You can mention it to him/her, but you are probably young, with no family history. Usual time for a colonoscopy is age 50.
Keep in mind that if you do have a close relative that was diagnosed at say 50 years old, you have to go in at age 40 for yours. Ten years earlier than the relative was diagnosed.Okay thanks. I'll keep it in mind for when I get closer to 50.
I guess I'm a bit of a nervous nelly.
I'm home.... It's so good to have the surgery behind me.
I have a little cut on the belly button area. I'm a little sore and very weak. Getting up and down is a problem.... but other than that... and that ain't much.... this was a piece of cake.
To Dr. Obias... thanks... I know you enjoy being a doctor for all the right reasons!
To all the ladies at GWU...Elaine, Amy, Barbara, Melissa, Ella, Sheeba, Joy, Elizabeth and Jennie [the needle lol].... I thank you again for the excellent caring way you do your job every single day. You are all heroes in my book!
Thanks again hotcoffee room 570.
Now, as far as the room number goes, I am unemployed. Please accept these...
On another site a cancer patient asked, "Is it ever over?". She has had a lot of cancers and now she finds it's in her colon. My heart went right out to her because my own mother had breast cancer, uterine cancer, and colon cancer. She was lucky because she was a vet's wife during peacetime. My dad had been in medical research for a long time in the Navy. She knew most of the doctors by name, and some by first name.... and she was in the wives clubs with many through the years.
This is what I answered the woman who asked "Is it ever over?".
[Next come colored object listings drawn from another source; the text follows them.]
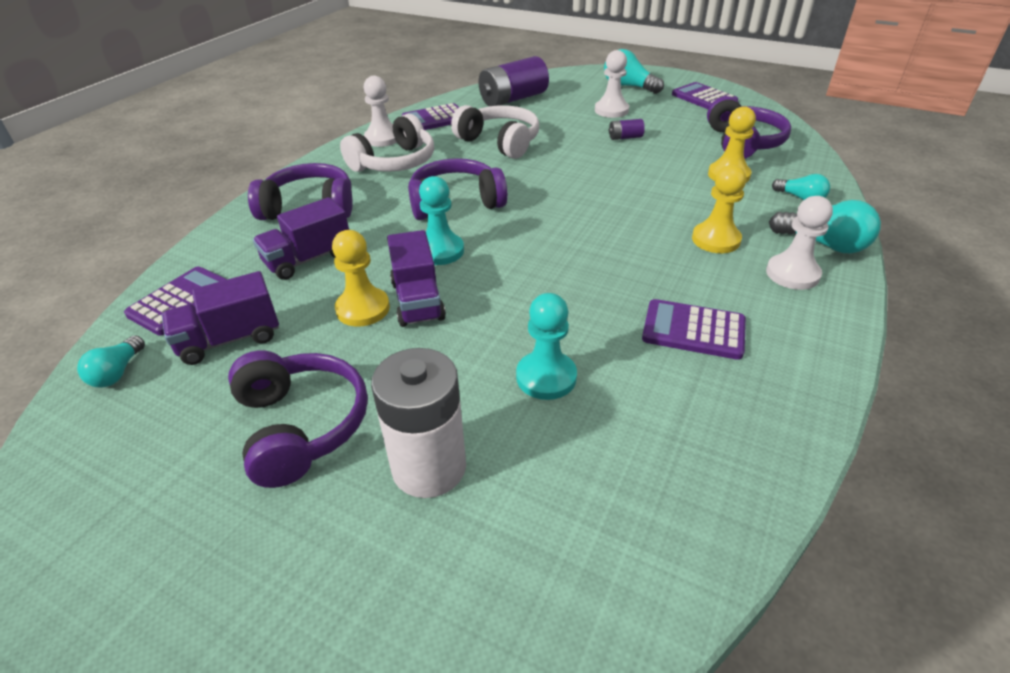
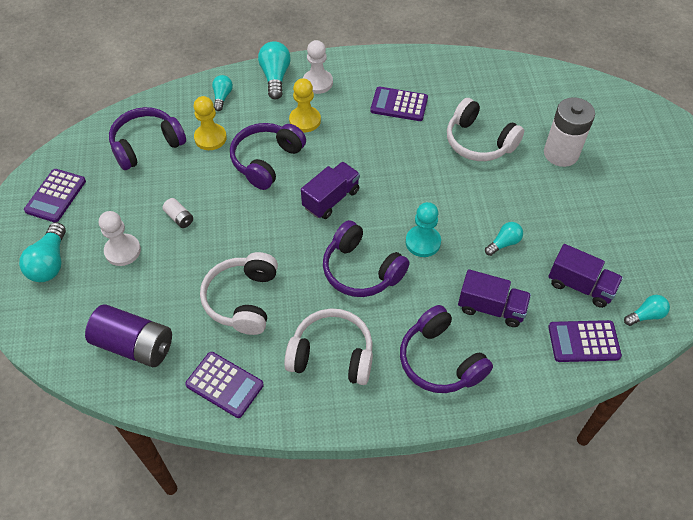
camera: 125 degrees left, 15 degrees up
(301, 426) = (589, 209): purple headphones -> purple headphones (266, 161)
(363, 309) = (504, 243): yellow pawn -> turquoise light bulb
(382, 138) = (294, 400): white pawn -> none
(417, 301) = (475, 223): purple truck -> purple truck (331, 199)
(546, 377) = (479, 142): turquoise pawn -> white headphones
(625, 137) = (179, 218): purple battery -> white battery
(693, 330) = (399, 104): purple calculator -> purple calculator turned 120 degrees clockwise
"I don't know if it goes away. I know when I was being treated for Lyme Disease not long ago, I learned that it would never go away.... and the co-infections might mutate as well.... It seems like this cancer stuff is the same thing. That's what's scaring me the most. I am not afraid to make decisions on my own about my health. I ask for a copy of every report and read it through checking for inconsistencies that even I can find. I figure all the stuff over my head should repeat through the reports or it should be mentioned that the stuff is now unremarkable. Even that word unremarkable may lead me to issues.... say if a change in prognosis is unremarkable.
I wonder if it matters really. After all... we're tagged with cancer now.... so now we have to learn how to live with it and continue on with life... Full of Hope... I can only hope the professionals I'm dealing with are as professional as they seem to be. Now that it may be a while I have to depend on them."
Yes, I chose my staff after seeing nine different Doctors in a 3 day period after diagnosis. I decided to go to Philadelphia to a Hospital that specialized in my diagnosis. They were great, and I'm thankful for each, and everyone of the Staff. It was 5 days from diagnosis, to surgery because my Cancer was aggressive. Melanoma spreads like wild fire, and considering that it was in my head, I had to move quick.
Well Hotcoffee, here's the kicker. I was at what I thought, was the healthiest time in my life. One Child was out of the home, and one still at home. Six months before that dreadful day, my Husband, and I decided to cancel Health Insurance on ourselves, and just keep it for the one Child left at home. So I had no Health Insurance, and made too much money to get Medical Assistance. because I was a Paramedic/Firefighter, different organizations picked up a ton of the tab. They said because I was a "Servant to my Community". The Surgeon ate his costs, because he wanted to help me, so he did his part for free. We had to pay for the Operating Room, Anesthesiologist, and the first round of chemo, and radiation. That was about 25 thousand out of pocket. The Knights of Templar paid for my room, and TV, along with food. I was very lucky, and to this day, we donate a nice sum of money to these organizations. We are heavily Insured now, and have learned from our mistake, thinking we would live forever, and be in great health.Was your insurance company easy to deal with?
I gotta say... I called my insurance company my diagnosis and they gave me a real update on benefits.
They told me up front what I had to pay, and they told me how far into the max for the year out of pocket I have.